God is our refuge & strength, a very present help in trouble. So we don't fear.
- even if the earth reshapes itself! Violently! No fear.

Shhh.

God's city, the place where God's "will be done," that's a calm place. But it's in His timing...
- calm like a river, calm like a gigantic rock - so big as to be a mountain

There IS much shaking and reshaping among humans. Violently! But humans and their uproar are melted by God simply saying so.

Shhh.

The evidence of God's work is everywhere. And it is becoming increasingly blatant. He even violently destroys violence(?!).
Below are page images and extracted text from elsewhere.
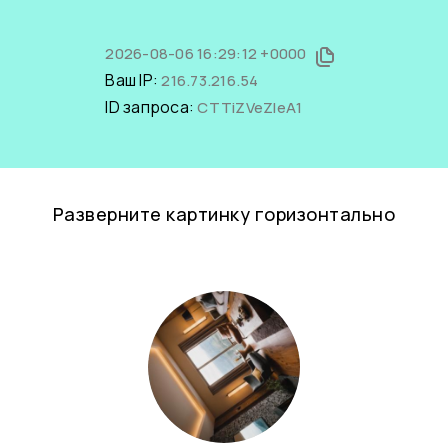
2026-08-06 16:29:12 +0000
Ваш IP:
216.73.216.54
ID запроса:
CTTiZVeZIeA1
Разверните картинку горизонтально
To strive, then, is not the action of those seeking victory or release. Victory or release are not for me - they are to show God's greatness. My victory, my release, are for God's reputation, not really my situation.

THIS, then, is why He is called Lord of the Mighty Army of Heaven (Hosts)
THIS, then, is why He is called God of the Promise Without End (of Jacob)
HIS reputation is vastly more important than my Trouble



Is this why His help comes only when "morning dawns" and not when I feel most overwhelmed?

Can I live under a God who sees my trouble with two eyes: one of love for me, but one of proving Himself to be the Great God - the later more powerful than the first?


In Ezekiel 36, God makes it very clear to both Israel and the mountains that God has/will wipe the mountains clean of His people who have harmed His reputation. Then He is going to fill the hills with God-fearing people and amazing produce. And His repeated battle cry is, "Not for your sake, but so everyone will know that I, Yahweh, have done ALL of this.
- yet in the middle of this is one of the most dominant, New Testament themes:

a new heart, the Spirit within you

It was this, the coming of the Spirit, that caused Peter & John and the rest to giggle when beaten, to sing when imprisoned, to have what N.T. Wright calls "an almost care-free joy." It is that "something" that I read in the book of Acts yet don't sense in the Church today. It is that "something" that rewrites my trouble by putting into the hands of God. But God doesn't have only me in mind, He also has is own reputation ("glory").


I find myself asking, Can I handle a God like this? Can I, in the height of my pain, be okay with a God who is more interested in using the situation for His reputation more than He's interested in fixing my problem(s)?

Or, as it now sounds to me having read this, Am I okay with a God who is more about Himself than about Me?